Put the lines of the listing, starting at its first line and ending at the line that contains "Bài Tập Cuối Chương VII", into a numbered list, leaving out any blank lines.

*** Extracted entries Section Begins ***

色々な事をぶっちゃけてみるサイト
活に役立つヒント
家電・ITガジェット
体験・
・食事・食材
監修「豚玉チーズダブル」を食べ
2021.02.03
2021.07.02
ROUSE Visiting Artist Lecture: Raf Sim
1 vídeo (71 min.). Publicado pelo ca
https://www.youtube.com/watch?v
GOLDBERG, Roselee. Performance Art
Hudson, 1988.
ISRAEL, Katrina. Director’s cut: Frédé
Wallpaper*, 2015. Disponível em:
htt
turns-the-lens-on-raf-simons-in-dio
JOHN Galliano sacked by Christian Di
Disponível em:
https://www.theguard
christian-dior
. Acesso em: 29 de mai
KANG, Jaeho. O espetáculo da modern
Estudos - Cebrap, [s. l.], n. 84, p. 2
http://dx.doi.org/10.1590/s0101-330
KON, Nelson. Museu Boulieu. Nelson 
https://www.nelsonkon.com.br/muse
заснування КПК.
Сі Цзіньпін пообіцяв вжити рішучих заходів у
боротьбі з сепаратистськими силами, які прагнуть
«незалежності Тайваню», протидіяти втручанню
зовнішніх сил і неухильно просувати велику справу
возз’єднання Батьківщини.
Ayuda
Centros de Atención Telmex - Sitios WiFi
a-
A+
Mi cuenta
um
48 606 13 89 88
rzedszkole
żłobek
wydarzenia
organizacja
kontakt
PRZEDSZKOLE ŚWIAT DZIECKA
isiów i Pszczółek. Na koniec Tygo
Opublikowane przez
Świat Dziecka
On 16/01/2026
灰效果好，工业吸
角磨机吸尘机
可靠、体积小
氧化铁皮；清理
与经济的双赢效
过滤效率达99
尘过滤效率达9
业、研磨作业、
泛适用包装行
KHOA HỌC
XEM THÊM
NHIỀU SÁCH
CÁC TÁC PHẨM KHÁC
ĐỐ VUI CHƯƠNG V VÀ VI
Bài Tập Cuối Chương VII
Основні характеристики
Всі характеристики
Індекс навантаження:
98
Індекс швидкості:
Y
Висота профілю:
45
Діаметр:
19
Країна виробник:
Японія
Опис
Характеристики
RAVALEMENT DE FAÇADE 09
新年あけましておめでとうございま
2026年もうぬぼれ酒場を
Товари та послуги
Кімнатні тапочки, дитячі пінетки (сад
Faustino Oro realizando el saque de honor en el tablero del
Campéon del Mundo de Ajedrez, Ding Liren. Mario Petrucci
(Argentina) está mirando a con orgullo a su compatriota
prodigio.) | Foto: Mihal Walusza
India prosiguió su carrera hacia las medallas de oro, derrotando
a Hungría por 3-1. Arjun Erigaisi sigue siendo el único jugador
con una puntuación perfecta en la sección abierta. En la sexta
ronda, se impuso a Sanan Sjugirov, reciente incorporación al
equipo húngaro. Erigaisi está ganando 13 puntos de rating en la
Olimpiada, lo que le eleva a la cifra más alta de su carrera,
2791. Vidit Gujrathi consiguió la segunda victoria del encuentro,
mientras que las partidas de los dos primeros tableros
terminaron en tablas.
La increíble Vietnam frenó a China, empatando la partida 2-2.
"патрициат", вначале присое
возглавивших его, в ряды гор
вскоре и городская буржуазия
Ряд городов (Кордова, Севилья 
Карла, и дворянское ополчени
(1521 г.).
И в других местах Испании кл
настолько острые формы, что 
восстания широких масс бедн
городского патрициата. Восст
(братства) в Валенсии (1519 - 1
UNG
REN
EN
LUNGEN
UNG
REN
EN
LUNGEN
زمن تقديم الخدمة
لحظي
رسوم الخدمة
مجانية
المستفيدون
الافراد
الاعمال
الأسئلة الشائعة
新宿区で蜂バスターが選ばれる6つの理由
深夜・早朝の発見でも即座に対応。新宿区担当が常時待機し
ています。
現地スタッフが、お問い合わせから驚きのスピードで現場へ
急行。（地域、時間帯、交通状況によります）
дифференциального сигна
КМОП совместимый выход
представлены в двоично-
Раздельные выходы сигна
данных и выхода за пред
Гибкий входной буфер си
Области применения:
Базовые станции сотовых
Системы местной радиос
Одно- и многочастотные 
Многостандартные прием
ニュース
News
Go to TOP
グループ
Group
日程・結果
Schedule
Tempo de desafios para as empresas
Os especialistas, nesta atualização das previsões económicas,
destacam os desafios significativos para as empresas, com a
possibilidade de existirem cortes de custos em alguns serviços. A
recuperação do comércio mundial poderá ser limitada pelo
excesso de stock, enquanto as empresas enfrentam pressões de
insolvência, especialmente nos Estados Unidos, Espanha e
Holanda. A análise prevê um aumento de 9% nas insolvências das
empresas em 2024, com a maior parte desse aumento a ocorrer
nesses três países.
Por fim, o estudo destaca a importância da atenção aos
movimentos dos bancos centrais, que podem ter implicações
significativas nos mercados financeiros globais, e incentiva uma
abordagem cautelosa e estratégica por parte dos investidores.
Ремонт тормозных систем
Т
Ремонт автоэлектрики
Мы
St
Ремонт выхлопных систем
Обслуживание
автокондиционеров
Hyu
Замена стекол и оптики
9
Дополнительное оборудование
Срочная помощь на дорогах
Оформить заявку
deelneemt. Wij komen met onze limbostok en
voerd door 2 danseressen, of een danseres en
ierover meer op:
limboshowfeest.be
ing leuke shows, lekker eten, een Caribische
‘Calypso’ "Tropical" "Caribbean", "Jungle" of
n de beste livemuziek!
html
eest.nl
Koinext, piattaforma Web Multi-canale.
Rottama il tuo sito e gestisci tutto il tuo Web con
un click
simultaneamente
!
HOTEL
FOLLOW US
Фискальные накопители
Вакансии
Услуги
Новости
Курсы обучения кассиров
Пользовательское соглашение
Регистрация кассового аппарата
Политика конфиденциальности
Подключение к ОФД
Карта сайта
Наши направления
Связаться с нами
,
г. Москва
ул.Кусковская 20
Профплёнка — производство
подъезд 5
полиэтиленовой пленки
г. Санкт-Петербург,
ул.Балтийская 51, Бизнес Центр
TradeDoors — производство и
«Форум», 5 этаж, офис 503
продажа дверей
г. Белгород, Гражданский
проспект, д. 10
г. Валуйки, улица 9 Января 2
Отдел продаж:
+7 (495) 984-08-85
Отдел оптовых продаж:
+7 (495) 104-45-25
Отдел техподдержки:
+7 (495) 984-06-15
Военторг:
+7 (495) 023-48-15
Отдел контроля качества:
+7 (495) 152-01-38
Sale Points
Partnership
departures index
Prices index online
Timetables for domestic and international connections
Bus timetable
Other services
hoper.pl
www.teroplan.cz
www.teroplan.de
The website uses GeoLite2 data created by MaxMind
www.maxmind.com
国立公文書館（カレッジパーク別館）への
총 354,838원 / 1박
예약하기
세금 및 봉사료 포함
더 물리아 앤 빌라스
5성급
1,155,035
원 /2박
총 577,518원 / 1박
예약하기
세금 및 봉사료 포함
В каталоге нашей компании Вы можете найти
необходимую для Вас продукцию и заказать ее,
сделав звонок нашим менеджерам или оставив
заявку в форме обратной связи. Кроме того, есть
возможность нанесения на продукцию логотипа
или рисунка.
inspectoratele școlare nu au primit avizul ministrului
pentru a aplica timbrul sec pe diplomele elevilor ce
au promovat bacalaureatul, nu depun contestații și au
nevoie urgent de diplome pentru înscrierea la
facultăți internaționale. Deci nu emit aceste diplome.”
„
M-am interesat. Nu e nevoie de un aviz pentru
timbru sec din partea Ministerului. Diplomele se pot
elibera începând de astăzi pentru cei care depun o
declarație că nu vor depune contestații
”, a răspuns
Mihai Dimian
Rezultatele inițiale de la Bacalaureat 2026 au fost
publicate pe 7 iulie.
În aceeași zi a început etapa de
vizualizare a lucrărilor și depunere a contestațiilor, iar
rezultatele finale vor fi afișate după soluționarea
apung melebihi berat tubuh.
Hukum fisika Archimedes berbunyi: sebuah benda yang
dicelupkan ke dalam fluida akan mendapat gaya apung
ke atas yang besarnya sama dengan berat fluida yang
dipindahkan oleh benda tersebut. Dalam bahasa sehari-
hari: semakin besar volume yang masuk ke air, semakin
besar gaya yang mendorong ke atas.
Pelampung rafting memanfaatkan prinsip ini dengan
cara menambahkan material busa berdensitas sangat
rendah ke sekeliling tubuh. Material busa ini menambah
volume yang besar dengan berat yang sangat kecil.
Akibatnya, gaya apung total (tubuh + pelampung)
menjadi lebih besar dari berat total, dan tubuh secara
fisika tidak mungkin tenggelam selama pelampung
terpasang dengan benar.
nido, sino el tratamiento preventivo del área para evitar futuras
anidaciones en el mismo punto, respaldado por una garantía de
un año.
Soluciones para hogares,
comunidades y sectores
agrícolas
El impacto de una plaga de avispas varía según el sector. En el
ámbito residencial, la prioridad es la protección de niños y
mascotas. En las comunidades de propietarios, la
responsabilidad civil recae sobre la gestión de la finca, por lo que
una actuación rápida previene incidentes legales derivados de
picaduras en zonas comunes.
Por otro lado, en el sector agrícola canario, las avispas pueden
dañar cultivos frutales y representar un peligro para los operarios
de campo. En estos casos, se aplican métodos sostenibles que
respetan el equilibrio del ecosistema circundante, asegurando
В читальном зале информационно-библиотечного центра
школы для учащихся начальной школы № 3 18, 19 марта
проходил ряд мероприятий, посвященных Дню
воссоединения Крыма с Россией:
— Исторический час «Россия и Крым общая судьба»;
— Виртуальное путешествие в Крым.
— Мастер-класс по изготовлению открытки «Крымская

*** Extracted entries Section Ends ***

### Output for this exercise
1. 色々な事をぶっちゃけてみるサイト
2. 活に役立つヒント
3. 家電・ITガジェット
4. 体験・
5. ・食事・食材
6. 監修「豚玉チーズダブル」を食べ
7. 2021.02.03
8. 2021.07.02
9. ROUSE Visiting Artist Lecture: Raf Sim
10. 1 vídeo (71 min.). Publicado pelo ca
11. https://www.youtube.com/watch?v
12. GOLDBERG, Roselee. Performance Art
13. Hudson, 1988.
14. ISRAEL, Katrina. Director’s cut: Frédé
15. Wallpaper*, 2015. Disponível em:
16. htt
17. turns-the-lens-on-raf-simons-in-dio
18. JOHN Galliano sacked by Christian Di
19. Disponível em:
20. https://www.theguard
21. christian-dior
22. . Acesso em: 29 de mai
23. KANG, Jaeho. O espetáculo da modern
24. Estudos - Cebrap, [s. l.], n. 84, p. 2
25. http://dx.doi.org/10.1590/s0101-330
26. KON, Nelson. Museu Boulieu. Nelson 
27. https://www.nelsonkon.com.br/muse
28. заснування КПК.
29. Сі Цзіньпін пообіцяв вжити рішучих заходів у
30. боротьбі з сепаратистськими силами, які прагнуть
31. «незалежності Тайваню», протидіяти втручанню
32. зовнішніх сил і неухильно просувати велику справу
33. возз’єднання Батьківщини.
34. Ayuda
35. Centros de Atención Telmex - Sitios WiFi
36. a-
37. A+
38. Mi cuenta
39. um
40. 48 606 13 89 88
41. rzedszkole
42. żłobek
43. wydarzenia
44. organizacja
45. kontakt
46. PRZEDSZKOLE ŚWIAT DZIECKA
47. isiów i Pszczółek. Na koniec Tygo
48. Opublikowane przez
49. Świat Dziecka
50. On 16/01/2026
51. 灰效果好，工业吸
52. 角磨机吸尘机
53. 可靠、体积小
54. 氧化铁皮；清理
55. 与经济的双赢效
56. 过滤效率达99
57. 尘过滤效率达9
58. 业、研磨作业、
59. 泛适用包装行
60. KHOA HỌC
61. XEM THÊM
62. NHIỀU SÁCH
63. CÁC TÁC PHẨM KHÁC
64. ĐỐ VUI CHƯƠNG V VÀ VI
65. Bài Tập Cuối Chương VII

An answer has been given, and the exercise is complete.